Ten Ten-Vilu or Trentren-Vilu (from Trengtrengfilu; Trengtreng, a name, and filu, "snake") is the Mapuche god of earth and fertility (or goddess in some versions found in Chiloé); he has a generous spirit and is the protector of all life on Earth, and the flora and fauna and according to some Mapuche myths (later also found in Chiloé). This snake was a central figure in the origin of the Chiloean Archipelago. In Mapuche mythology, Ten Ten-Vilu is son of Antü (a Pillan spirit).

==Origin==
The legend tells that the son, or daughter (in other versions), of the spirit Pillan Antu wanted the power of his father. As punishment, his father transformed him into a serpent, which would become the divinity of all that is the earth.

Ten Ten-Vilu, along with Kai Kai-Vilu, were the children of powerful spirits Antu and Pien-Pillan (Antu, father of Ten-Ten, and Pien-Pillan, father of Kai Kai), but they were ambitious and desired the power of their parents. They tried to obtain their power, and in punishment their parents transformed them into serpents.
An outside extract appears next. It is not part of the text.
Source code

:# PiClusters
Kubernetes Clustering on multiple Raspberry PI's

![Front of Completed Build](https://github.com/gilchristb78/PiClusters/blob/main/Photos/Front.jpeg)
Kai Kai-Vilu became "the serpent god(dess) of the sea" and Ten Ten-Vilu "the serpent god(dess) of the earth".

===Fight against Kai Kai-Vilu ===
When humans did not show gratitude for what the spirits gave them, Kai Kai-Vilu and evil spirits attempted to eliminate them by raising the waters to drown and assassinate them, but Ten Ten-Vilu raised the earth and began a titanic war, creating (in effect of the elevation of the sea and the mountains) the archipelago of Chiloe. That is why now when Kai Kai-Vilu raises the water, Ten Ten-Vilu moves the ground (this last narrative explains why earthquakes and tsunamis occur).